The Euro zone may be on the brink of crisis – how many brinks are there before one blink brings it down – but Worldhotels remains bullish for the year ahead and in fact, is anticipating its best year.
At its annual global conference in London, in between downing cups of “Shrek’s ear wax soup with bacon bits” (in line with the theatre theme) which, by the way, was extremely delicious and comforting, its more than 400 members heard how the group was going to achieve its targets.
And as with the theme, “Stronger, Faster, Higher”, the targets are indeed higher.
In a year described by CEO Rob Hornman (pictured) as “driven by fast forward”, the group aimed for a 25% growth with target revenues of US$297.6 million in 2011. It achieved US$372 million, a 35% growth instead.
Room nights sold reached 1.9 million, a 20% growth since 2009 and this year, it’s set a target of 2.1 million. Average room rates have also recovered – from US$177 in 2010 to US$202 in 2011.
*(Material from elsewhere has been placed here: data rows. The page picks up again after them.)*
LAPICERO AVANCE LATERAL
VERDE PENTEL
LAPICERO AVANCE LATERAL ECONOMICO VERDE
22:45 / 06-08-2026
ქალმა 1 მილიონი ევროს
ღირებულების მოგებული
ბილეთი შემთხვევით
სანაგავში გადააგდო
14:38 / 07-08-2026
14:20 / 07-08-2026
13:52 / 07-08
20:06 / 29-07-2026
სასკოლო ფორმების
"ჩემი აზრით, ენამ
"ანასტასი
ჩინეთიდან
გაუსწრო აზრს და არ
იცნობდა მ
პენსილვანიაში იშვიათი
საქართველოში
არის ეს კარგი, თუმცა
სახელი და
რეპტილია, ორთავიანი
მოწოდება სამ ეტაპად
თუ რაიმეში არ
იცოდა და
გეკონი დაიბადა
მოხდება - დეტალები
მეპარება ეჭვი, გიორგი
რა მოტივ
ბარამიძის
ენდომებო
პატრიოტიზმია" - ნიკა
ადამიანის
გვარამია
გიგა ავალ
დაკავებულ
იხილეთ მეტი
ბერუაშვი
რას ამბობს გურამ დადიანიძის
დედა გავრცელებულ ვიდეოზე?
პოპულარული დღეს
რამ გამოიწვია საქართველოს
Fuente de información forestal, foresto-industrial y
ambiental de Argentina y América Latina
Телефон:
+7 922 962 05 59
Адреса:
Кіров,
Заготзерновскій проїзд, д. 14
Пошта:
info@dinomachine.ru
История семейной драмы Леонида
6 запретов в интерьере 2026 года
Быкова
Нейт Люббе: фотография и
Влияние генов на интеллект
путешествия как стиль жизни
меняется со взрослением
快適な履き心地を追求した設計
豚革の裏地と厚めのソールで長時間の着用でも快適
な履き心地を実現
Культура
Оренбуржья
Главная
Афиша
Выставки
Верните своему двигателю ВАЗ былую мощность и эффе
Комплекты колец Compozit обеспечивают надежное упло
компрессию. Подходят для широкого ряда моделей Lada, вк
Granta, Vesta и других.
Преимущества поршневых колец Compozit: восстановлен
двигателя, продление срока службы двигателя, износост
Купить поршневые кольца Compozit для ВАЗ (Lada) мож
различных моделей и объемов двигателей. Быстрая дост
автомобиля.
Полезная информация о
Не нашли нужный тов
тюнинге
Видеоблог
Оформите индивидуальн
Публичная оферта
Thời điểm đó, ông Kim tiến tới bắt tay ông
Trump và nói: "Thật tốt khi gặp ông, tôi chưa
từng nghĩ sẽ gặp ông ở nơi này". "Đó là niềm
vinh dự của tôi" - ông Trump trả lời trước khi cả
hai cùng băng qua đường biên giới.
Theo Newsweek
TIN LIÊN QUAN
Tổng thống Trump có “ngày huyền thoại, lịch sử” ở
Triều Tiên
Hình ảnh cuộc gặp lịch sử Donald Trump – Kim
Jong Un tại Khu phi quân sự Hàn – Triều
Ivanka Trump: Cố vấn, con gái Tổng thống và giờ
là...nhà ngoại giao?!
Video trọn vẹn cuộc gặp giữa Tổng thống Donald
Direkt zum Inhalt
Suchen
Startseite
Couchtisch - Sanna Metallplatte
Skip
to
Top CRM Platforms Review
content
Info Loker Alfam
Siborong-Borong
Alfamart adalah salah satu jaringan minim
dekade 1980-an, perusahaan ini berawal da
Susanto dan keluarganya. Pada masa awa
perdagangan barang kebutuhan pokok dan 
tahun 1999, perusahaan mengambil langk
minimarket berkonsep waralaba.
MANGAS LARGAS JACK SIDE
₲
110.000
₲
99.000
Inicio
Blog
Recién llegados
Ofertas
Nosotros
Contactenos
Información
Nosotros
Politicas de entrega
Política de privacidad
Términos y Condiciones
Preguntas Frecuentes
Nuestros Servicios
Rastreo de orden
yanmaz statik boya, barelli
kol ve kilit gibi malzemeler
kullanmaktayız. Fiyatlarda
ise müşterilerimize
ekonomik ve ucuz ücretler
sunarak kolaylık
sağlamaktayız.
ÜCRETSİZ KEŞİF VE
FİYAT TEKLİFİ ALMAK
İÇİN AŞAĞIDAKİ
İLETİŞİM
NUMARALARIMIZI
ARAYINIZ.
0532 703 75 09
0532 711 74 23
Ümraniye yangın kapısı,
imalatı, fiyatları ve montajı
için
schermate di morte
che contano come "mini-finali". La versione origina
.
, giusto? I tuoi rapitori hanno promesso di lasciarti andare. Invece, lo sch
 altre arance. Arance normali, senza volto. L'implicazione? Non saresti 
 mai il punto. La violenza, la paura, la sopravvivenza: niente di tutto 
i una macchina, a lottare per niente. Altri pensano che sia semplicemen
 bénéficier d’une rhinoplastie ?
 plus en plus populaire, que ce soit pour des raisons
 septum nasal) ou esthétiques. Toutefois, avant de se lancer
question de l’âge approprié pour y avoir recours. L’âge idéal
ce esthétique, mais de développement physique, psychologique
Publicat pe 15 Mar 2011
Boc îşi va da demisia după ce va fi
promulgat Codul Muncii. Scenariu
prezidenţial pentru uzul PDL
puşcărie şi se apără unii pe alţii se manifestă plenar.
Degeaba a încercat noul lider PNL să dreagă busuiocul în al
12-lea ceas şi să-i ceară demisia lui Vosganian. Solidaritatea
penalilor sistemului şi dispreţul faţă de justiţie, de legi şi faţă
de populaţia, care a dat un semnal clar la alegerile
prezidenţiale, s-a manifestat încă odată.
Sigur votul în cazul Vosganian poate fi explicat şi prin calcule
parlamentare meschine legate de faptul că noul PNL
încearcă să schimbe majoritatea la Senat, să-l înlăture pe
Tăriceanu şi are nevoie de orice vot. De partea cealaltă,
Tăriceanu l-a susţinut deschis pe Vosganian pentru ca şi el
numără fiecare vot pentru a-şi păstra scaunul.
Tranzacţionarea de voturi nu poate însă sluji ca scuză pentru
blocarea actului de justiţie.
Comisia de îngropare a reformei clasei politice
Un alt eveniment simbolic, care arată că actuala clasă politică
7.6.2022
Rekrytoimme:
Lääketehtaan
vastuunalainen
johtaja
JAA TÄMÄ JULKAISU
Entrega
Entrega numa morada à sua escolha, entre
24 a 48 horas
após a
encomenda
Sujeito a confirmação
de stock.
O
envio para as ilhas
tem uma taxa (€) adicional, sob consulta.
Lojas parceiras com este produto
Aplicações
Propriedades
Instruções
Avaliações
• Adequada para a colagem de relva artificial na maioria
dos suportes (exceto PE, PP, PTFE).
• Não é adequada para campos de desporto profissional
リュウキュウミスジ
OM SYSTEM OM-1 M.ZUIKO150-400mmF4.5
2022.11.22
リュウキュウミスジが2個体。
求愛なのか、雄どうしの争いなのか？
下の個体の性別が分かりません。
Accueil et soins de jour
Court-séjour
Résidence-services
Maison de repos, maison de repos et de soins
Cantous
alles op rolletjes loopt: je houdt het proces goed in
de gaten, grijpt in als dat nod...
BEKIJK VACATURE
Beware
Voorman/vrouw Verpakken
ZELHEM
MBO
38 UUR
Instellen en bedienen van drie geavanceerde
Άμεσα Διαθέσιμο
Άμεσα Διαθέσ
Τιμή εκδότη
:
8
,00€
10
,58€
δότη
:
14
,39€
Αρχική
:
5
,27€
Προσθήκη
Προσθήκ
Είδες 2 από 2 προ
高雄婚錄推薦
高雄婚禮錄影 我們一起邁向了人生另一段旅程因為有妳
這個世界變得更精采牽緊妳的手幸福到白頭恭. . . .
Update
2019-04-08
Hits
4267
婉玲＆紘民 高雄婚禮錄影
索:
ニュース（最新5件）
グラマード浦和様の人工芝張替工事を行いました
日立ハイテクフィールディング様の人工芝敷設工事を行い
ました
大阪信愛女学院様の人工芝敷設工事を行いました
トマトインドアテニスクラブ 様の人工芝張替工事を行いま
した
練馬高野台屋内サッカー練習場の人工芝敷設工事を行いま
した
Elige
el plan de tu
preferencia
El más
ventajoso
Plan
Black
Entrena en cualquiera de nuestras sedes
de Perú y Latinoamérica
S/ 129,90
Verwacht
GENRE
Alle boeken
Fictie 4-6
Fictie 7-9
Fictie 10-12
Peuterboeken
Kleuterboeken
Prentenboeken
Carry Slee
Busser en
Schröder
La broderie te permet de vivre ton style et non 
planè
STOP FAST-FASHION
The HIS Group, of which Worldhotels is a part, is also anticipating a record year with Michael Ball, chairman, saying that despite “the law of unintended consequences” and many uncertainties, “specialization sets us apart”.
The group, which includes Nexus, IFH and TRUST, has 12,000 hotels in its network, makes a total of 120 million transactions and accounts for £3.6 billion in room revenues.
Ball said the year ahead will see a continued battle over ownership of inventory and that success in distribution has moved from optional to essential. “It’s all about speed, connections and content.”
“We are so way past the ‘content is king’ phrase – the need to adapt and innovate has never been greater nor more complex.”
In a year where Worldhotels added 70 new hotels (equivalent to 11,000 new rooms) to its network, the group is looking to drive web direct business. It is also opening its own branded hotels, an interesting move marking its evolution from pure representation and marketing to hotel management.
It is launching a new website in the second quarter. Traffic to its website was up 30% last year and the group is getting more social, increasing its fan base by 65%. Its average TripAdvisor rating is 3.95 across the group, Hornman reported.
According to global VP marketing and sales, Paulo Salvador, channel mix is split 60% GDS, 16% OTAs, 25% direct and the rest from voice. The biggest growth has been in direct and GDS.
At the individual hotel level, Salvador is asking properties to reduce OTA dependence. “There are some hotels which gets 50% of their business from OTAs, that’s not healthy,” he said.
“Who will win the battle for the customer? It’s been proven in surveys that customers prefer hotel websites than OTAs – customers want choice, so channel management is very important. You need a good website to avoid OTA dependence.”
Groups such as Worldhotels struggle to control inventory maintain rate parity due to the fragmentation of their hotel membership with individual owners often preferring to work with OTAs directly.
Salvador called mobile the next revolution in hospitality and this would affect how and where customers booked their hotels. Sixty five percent of mobile reservations are being made the same day, he said.
Calling this “the year of the brand”, Salvador said Worldhotels would be investing heavily in branding activities, and has rolled out branded amenities kit for its target customer – “the world navigator” – people who are global yet want to feel and be local when they travel.